Turbine to develop its AI platform following $20 million in Series A funding

  • 1 December 2022
Turbine to develop its AI platform following $20 million in Series A funding

Turbine, a company developing a cell simulation platform, has raised $20m in a Series A financing round and will use the funding to develop its AI-powered product.

The London-based company has a cell simulation platform that is able to predict the effectiveness of cancer treatments.

The Simulated Cell platform offers a computer model of the inner signalling network of cancer cells to give a deeper understanding of their biology and the potential impact of treatment.
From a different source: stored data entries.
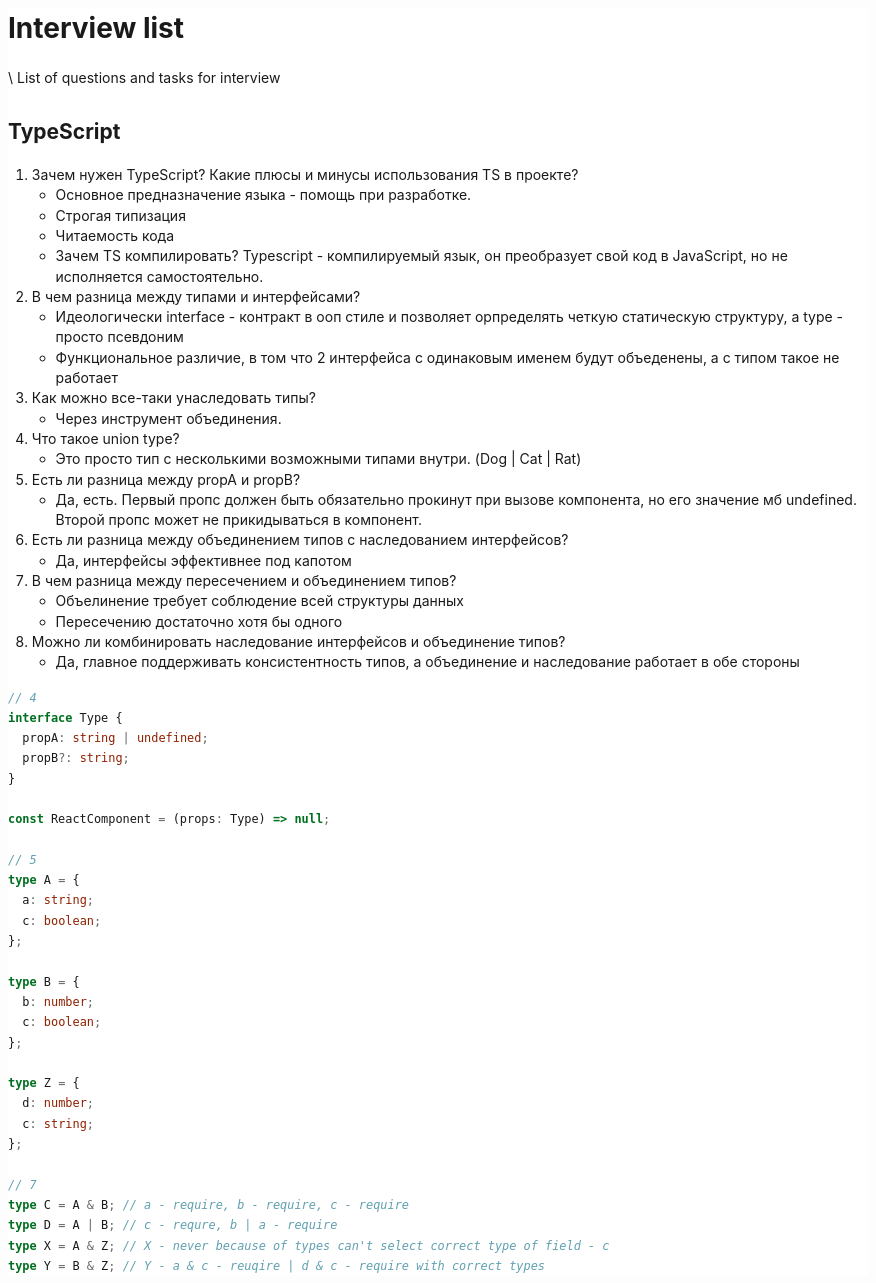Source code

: # Interview list

\\ List of questions and tasks for interview

## TypeScript

1. Зачем нужен TypeScript? Какие плюсы и минусы использования TS в проекте?
   - Основное предназначение языка - помощь при разработке.
   - Строгая типизация
   - Читаемость кода
   - Зачем TS компилировать? Typescript - компилируемый язык, он преобразует свой код в JavaScript, но не исполняется самостоятельно.
2. В чем разница между типами и интерфейсами?
   - Идеологически interface - контракт в ооп стиле и позволяет орпределять четкую статическую структуру, а type - просто псевдоним
   - Функциональное различие, в том что 2 интерфейса с одинаковым именем будут объеденены, а с типом такое не работает
3. Как можно все-таки унаследовать типы?
   - Через инструмент объединения.
4. Что такое union type?
   - Это просто тип с несколькими возможными типами внутри. (Dog | Cat | Rat)
5. Есть ли разница между propA и propB?
   - Да, есть. Первый пропс должен быть обязательно прокинут при вызове компонента, но его значение мб undefined. Второй пропс может не прикидываться в компонент.
6. Есть ли разница между объединением типов с наследованием интерфейсов?
   - Да, интерфейсы эффективнее под капотом
7. В чем разница между пересечением и объединением типов?
   - Объелинение требует соблюдение всей структуры данных
   - Пересечению достаточно хотя бы одного
8. Можно ли комбинировать наследование интерфейсов и объединение типов?
   - Да, главное поддерживать консистентность типов, а объединение и наследование работает в обе стороны

```typescript
// 4
interface Type {
  propA: string | undefined;
  propB?: string;
}

const ReactComponent = (props: Type) => null;

// 5
type A = {
  a: string;
  c: boolean;
};

type B = {
  b: number;
  c: boolean;
};

type Z = {
  d: number;
  c: string;
};

// 7
type C = A & B; // a - require, b - require, c - require
type D = A | B; // c - requre, b | a - require
type X = A & Z; // X - never because of types can't select correct type of field - c
type Y = B & Z; // Y - a & c - reuqire | d & c - require with correct types
```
Mercia and MSD Global Health Innovation (GHI) Fund co-led the financing and were joined by Day One Capital and existing investors Accel, Delin Ventures and XTX Ventures.

Szabolcs Nagy, chief executive officer and co-founder of Turbine, said: “The idea sprung from our frustration that experiments frequently lead to expensive and time-consuming drug development failures.

“We’ve come a long way since 2016, when a handful of biologists and data scientists bootstrapped a technology to predict experiments better reflecting patients and more likely translating in the clinic.

“With over 60 experts across the globe and the support of investors like Merck Global Health Innovation Fund, we’re poised to demonstrate that simulations not only reveal new ways of treating cancer but increase the likelihood of success at every single step towards the clinic.”

Turbine’s technology can be used to identify novel cancer therapies. As well as allowing existing drugs to be targeted at the patients most likely to benefit, this could also predict the efficacy of cancer drug combinations and improve the likelihood of clinical trial success.

The technology has already guided the drug development pipelines of Bayer, as well as two other top 20 global pharma companies.

The AI tech has identified a number of clinically validated cancer cell proteins that drugs could target – something that would have been impossible using other types of computational approaches.

David M. Rubin, managing director at MSD Global Health Innovation Fund, said: “We believe Turbine’s Simulated Cell has the potential to transform key aspects of the oncology drug discovery and development process, providing insight at scale that will shed light on even the most challenging biological mechanisms.”

Turbine is not the only AI-tech company to receive funding recently. Earlier this month Sonrai Analytics was able to secure funding from Eckuity.